Evaluating the sampling effort for the metabarcoding-based detection of fish environmental DNA in the open ocean.

Abstract

Clarifying the effect of the sampling protocol on the detection of environmental DNA (eDNA) is essential for appropriately designing biodiversity research. However, technical issues influencing eDNA detection in the open ocean, which consists of water masses with varying environmental conditions, have not been thoroughly investigated. This study evaluated the sampling effort for the metabarcoding-based detection of fish eDNA using replicate sampling with filters of different pore sizes (0.22 and 0.45 μm) in the subtropical and subarctic northwestern Pacific Ocean and Arctic Chukchi Sea.

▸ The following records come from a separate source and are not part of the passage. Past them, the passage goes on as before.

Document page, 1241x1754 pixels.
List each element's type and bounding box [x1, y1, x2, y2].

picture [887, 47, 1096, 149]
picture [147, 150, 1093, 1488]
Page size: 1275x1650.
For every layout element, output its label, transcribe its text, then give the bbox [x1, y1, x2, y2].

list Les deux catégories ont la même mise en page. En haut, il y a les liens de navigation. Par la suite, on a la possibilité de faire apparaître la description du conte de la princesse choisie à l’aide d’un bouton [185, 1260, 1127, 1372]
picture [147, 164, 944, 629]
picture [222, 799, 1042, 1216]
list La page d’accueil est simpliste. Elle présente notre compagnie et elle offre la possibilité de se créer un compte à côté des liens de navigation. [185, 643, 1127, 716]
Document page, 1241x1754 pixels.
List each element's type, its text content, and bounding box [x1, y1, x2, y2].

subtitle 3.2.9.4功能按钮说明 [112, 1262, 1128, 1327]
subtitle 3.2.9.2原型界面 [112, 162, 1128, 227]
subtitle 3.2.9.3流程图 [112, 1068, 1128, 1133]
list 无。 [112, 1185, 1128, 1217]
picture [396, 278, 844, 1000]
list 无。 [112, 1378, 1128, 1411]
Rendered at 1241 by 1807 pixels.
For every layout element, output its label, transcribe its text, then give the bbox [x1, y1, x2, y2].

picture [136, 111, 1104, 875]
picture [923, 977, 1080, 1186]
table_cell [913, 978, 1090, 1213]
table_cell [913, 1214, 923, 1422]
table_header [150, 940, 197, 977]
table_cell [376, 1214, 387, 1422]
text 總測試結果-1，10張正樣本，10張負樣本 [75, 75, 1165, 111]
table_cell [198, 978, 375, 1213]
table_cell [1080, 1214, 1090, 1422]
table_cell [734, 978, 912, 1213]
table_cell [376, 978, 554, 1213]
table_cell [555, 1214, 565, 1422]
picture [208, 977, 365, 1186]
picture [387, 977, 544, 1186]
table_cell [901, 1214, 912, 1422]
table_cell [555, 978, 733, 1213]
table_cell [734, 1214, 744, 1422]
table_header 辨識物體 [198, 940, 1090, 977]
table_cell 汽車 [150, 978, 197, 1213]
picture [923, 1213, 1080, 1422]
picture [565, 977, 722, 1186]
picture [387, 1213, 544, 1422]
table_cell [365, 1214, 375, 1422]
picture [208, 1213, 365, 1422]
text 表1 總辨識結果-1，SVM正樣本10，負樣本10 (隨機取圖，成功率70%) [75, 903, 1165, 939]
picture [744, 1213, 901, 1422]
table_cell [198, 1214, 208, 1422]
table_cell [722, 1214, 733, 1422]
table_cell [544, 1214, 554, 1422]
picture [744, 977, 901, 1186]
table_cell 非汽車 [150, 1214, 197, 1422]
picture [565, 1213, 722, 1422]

The asymptotic analysis predicted that the accumulation curves for detected taxa did not saturate in most cases, indicating that our sampling effort (7 or 8 replicates, corresponding to 10.5-40 L of filtration in total) was insufficient to fully assess the species diversity in the open ocean and that tens of replicates or a substantial filtration volume were required. The Jaccard dissimilarities between filtration replicates were comparable with those between the filter types at any site. In subtropical and subarctic sites, turnover dominated the dissimilarity, suggesting that the filter pore size had a negligible effect. In contrast, nestedness dominated the dissimilarity in the Chukchi Sea, implying that the 0.22 μm filter could collect a broader range of eDNA than the 0.45 μm filter. Therefore, the effect of filter selection on the collection of fish eDNA likely varies depending on the region. These findings highlight the highly stochastic nature of fish eDNA collection in the open ocean and the difficulty of standardizing the sampling protocol across various water masses.